Aber ein Sieg ist immer noch ein Sieg. In den letzten Jahren gab es nur wenige solcher Siege an der sozialen Front.
Sind die Gewerkschaften im Niedergang?
Seit den 1980er Jahren ist in den meisten westlichen Ländern eine Schwächung der Gewerkschaftsbewegung zu beobachten. Dies spiegelt die Veränderungen auf dem Arbeitsmarkt wider: eine explosionsartige Zunahme der Auslagerung von Dienstleistungen, insbesondere im Reinigungs- und Haushaltshilfesektor; eine Gelegenheitsarbeit mit dem Aufkommen von Gig-Work und Selbständigkeit; eine allgemeine Fragmentierung der Beschäftigungsverhältnisse; und Strukturreformen, die die Arbeitsweise der Gewerkschaften in Frage stellen.

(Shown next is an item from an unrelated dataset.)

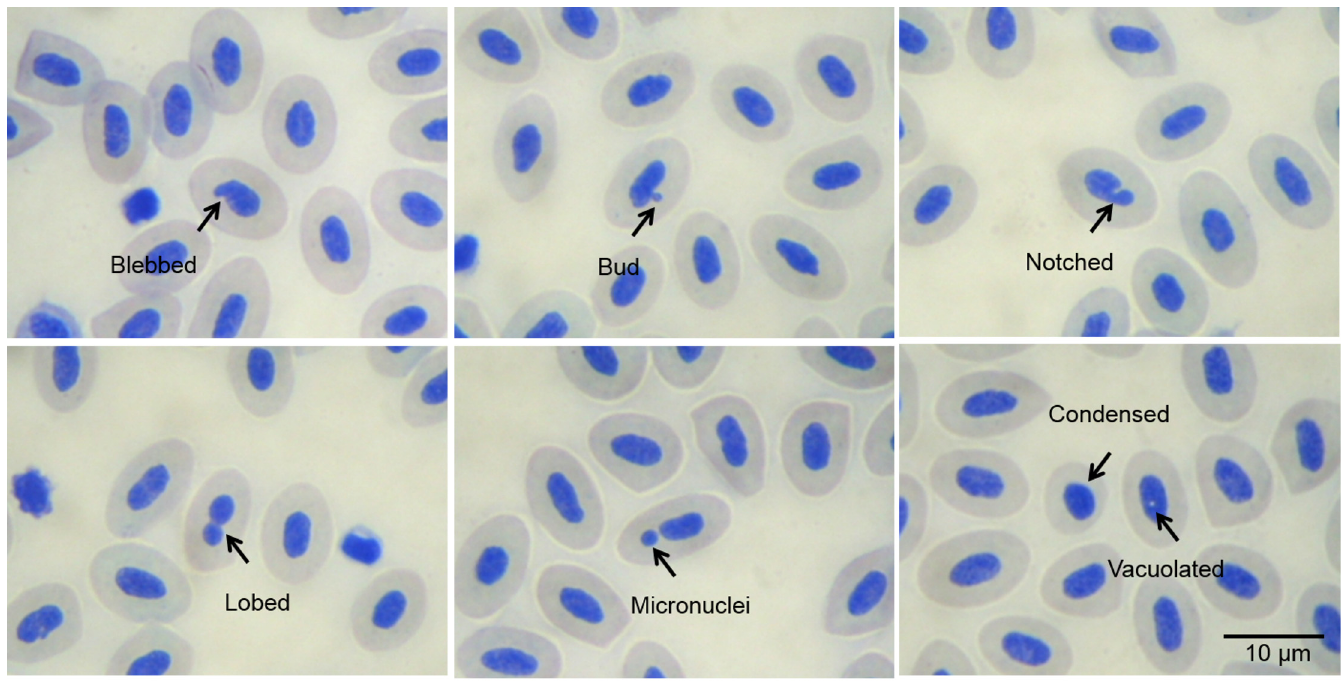
Fig 5. Alterations in erythrocytes of O . niloticus stained by May-Grunwald in in vivo assay.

Wenn man sich die europäischen Gewerkschaftsquoten zu Gemüte führt, hat sich der allgemeine Abwärtstrend bei der Mitgliedschaft in den Gewerkschaften in den letzten Jahren nicht geändert, ungeachtet eines Aufschwungs nach der Pandemie und dem Inflationssprung. „Der Blick auf den gewerkschaftlichen Organisationsgrad reicht nicht aus“, meint die Soziologin Cristina Nizzoli, Autorin von „C’est du propre! Syndicalisme et travailleurs du ‚bas de l’échelle'“ (Marseille und Bologna) (PUF, 2015). „Es ist wichtig zu verstehen, was die Mitgliedschaft motiviert und der Gewerkschaft einen Sinn gibt. Wenn wir zum Beispiel die Mobilisierung um die Renten in Frankreich im Jahr 2023 sehen, scheint es mir falsch, von einem Niedergang der Gewerkschaftsbewegung zu sprechen.“
Kurt Vandaele vertritt einen ähnlichen Standpunkt. Er verweist auf die massive Mobilisierung im niederländischen öffentlichen Dienst Anfang 2023 und den noch nie dagewesenen Kampf von eintausend deutschen Tesla-Beschäftigten, die sich der mächtigen IG Metall angeschlossen haben, um bessere Arbeitsbedingungen zu erreichen.
Doch die Veränderung des Arbeitsmarktes zwingt die traditionellen Gewerkschaften sicherlich dazu, ihre Praktiken und Ziele zu überdenken.